Bones had been convinced of a conspiracy. “I’m telling you, Maddock, this guy Patrick Magruder, the Librarian in 1812, reported that they had taken a whole wagon-load of stuff out of the city to a secret location. Another guy mentions a couple years later that some of the books were saved, but Congress concluded they weren’t. This has cover-up written all over it.”

“But why would they do that, Bones?”

“Who knows? Maybe to protect the secret of Ben Franklin.”

Dane wasn’t inclined to agree with him, not until they stumbled on the answer to another piece of the riddle by accident. The information on the original library of Congress showed that it was founded with seven hundred-forty books and three maps. This had to be what Richard Bache’s letter referred to when it said to look for one of the three not the seven-hundred-forty. They were looking for one of the maps from the original Library or Congress.

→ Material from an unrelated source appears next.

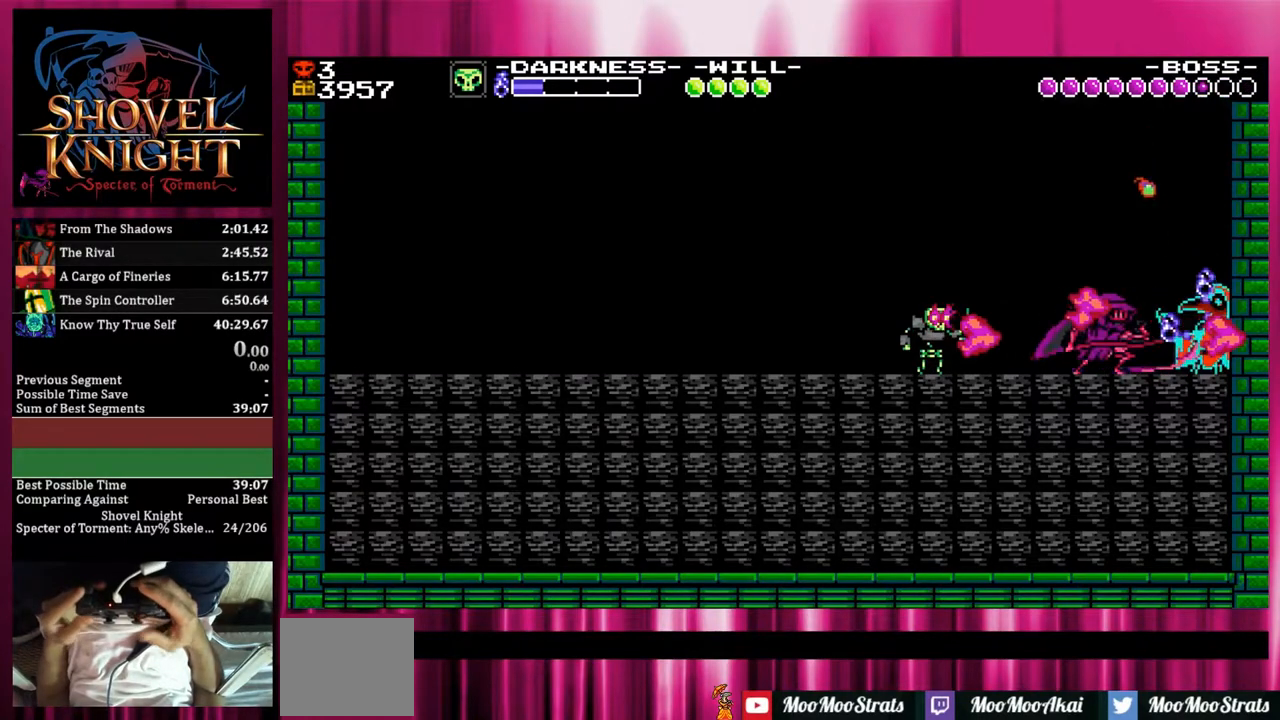
{"buttons": ["SQUARE", "DPAD_RIGHT"], "events": [[233, "DPAD_LEFT", "up"], [233, "DPAD_UP", "down"], [317, "CROSS", "up"], [317, "DPAD_RIGHT", "down"], [317, "DPAD_UP", "up"], [400, "SQUARE", "down"]]}
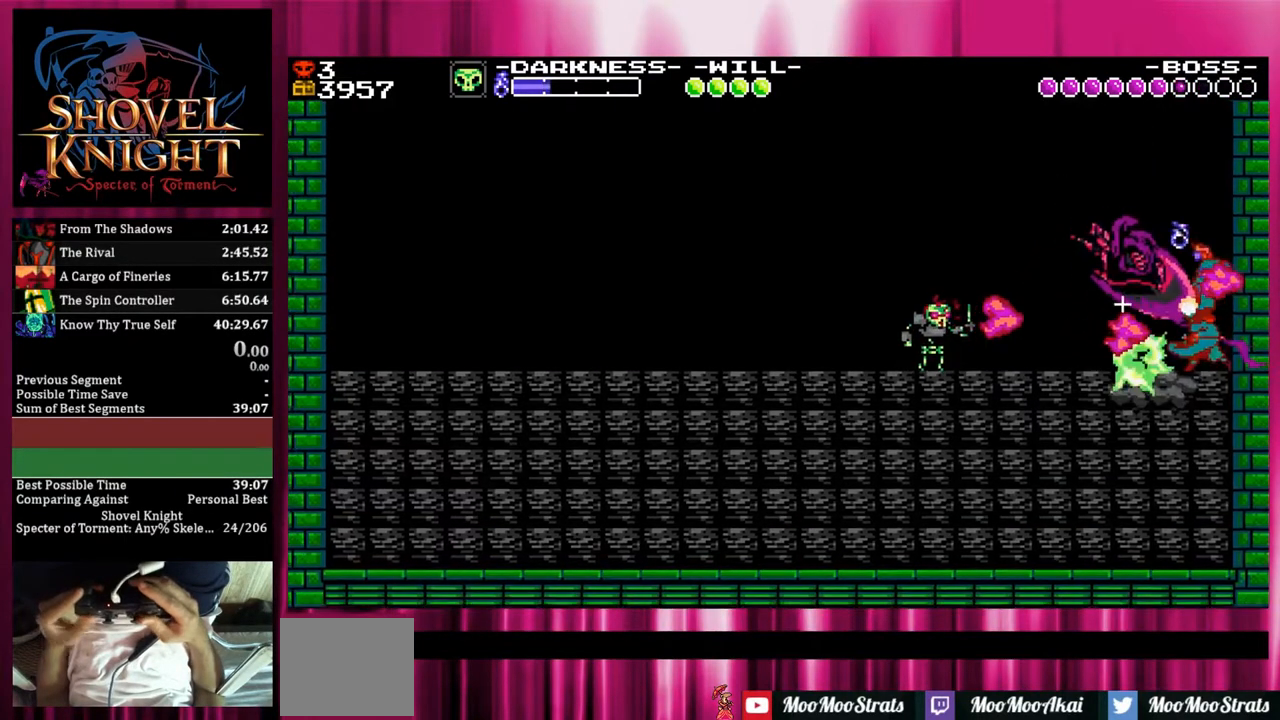
{"buttons": ["DPAD_RIGHT"], "events": [[67, "SQUARE", "up"]]}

When they looked for more information on the Wissahickon Valley, they found at least part of the answer to the riddle about where the lover and the hermit meet. Lover’s Leap was a well-known cliff in the park where a tragic Native American couple supposedly jumped to their deaths due to a tribal dispute. Not all that far away was a deep chasm known as Hermit’s Glen.

However, the park contained several other hermit references due to the fact that in the seventeenth and eighteenth centuries, a lot of mystics and others who wanted to drop out of society gravitated towards Wissahickon. The most notable of these was a man named Johannes Kelpius, for whom a cave in the park was named. There was even a modern Kelpius Society dedicated to a combination of mysticism and Kelpius history.

Satisfied that they could start looking near the area of Lover’s Leap and Hermit’s Glen, Dane and Bones had been ready to leave the library when Bones spotted something in a report from the Parks Department. A structure known as the Lauriston Cottage, which the city had torn down some years earlier due to dilapidation, was known to have some ties to Kelpius. This seemed like an even better place to start.

Finding it proved difficult. Standing by the creek and looking up at the rock formations near Lover’s Leap, Dane still didn’t know exactly what they were looking for. A document? The lost Library of Congress? Something else? It was a little like searching for a needle in a haystack, but he wasn’t going to give up without at least looking. He knew Bones felt the same way.